Читать книгу Das Gewicht von Schnee - Christian Guay-Poliquin - Страница 6

Achtunddreissig

Оглавление

Der Schnee beherrscht alles. Er dominiert die Landschaft, erdrückt die Berge. Die Bäume geben nach, krümmen das Rückgrat, neigen sich zu Boden. Nur die hohen Fichten halten stand. Aufrecht und schwarz. Wo sie wachsen, ist das Dorf zu Ende und beginnt der Wald.

Vor meinem Fenster fliegen Vögel hin und her, picken nach Futter, streiten sich. Manchmal legt einer misstrauisch den Kopf schief, beäugt das stille Haus.

Draußen am Fenster dient ein entrindeter, waagerecht angebrachter Zweig als Barometer. Zeigt er nach oben, bleibt es sonnig und trocken; zeigt er nach unten, wird es schneien. Im Moment sind die Wetteraussichten unklar, er steht genau in der Mitte.

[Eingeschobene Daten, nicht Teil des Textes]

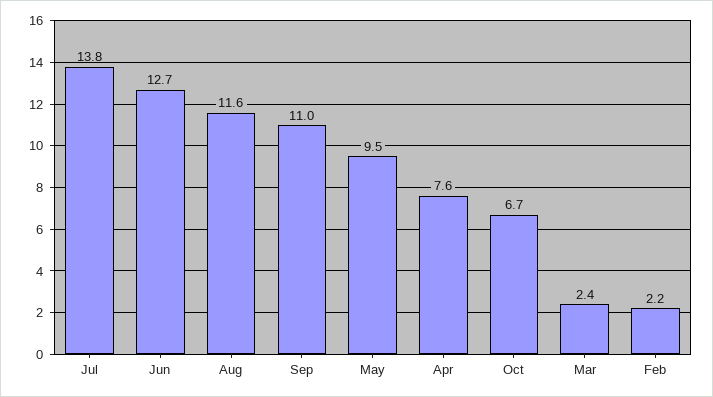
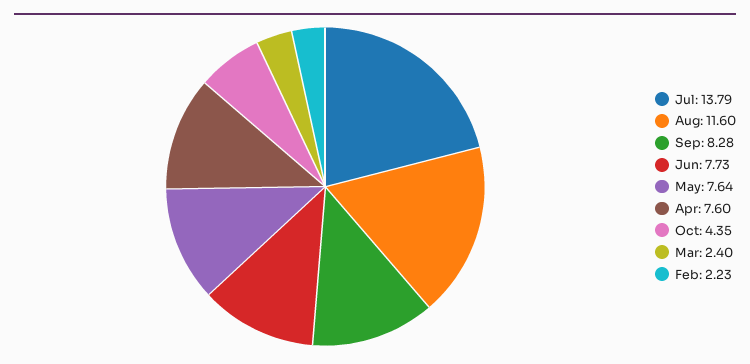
Jun: 12.7 -> 7.73
Sep: 11 -> 8.28
May: 9.5 -> 7.64
Oct: 6.7 -> 4.35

Es muss schon spät sein. Der Himmel ist bedeckt, eintönig grau. Die Sonne lässt sich nicht ausmachen. Einzelne Schneeflocken wirbeln durch die Luft, klammern sich an jede Sekunde. Hundert Meter vom Haus entfernt rammt Matthias eine Stange in den Schnee. Sie erinnert an einen Bootsmast. Nur ohne Fähnchen und Segel.

An der Dachtraufe sammeln sich Wassertropfen, rinnen die Eiszapfen herab, bleiben an ihren Spitzen hängen. Wenn die Sonne herauskommt, glänzen die Zapfen wie scharfe Klingen. Hin und wieder bricht einer ab, bohrt sich in den Schnee. Ein Dolchstoß ins unermessliche Weiß. Doch der Schnee ist unbesiegbar. Nicht mehr lang, und er reicht bis zum Fensterbrett. Bis zur Dachkante. Dann werde ich nichts mehr sehen können.

Es ist Winter. Die Tage sind kurz und kalt. Der Schnee zeigt seine Zähne. Die Weite ist geschrumpft.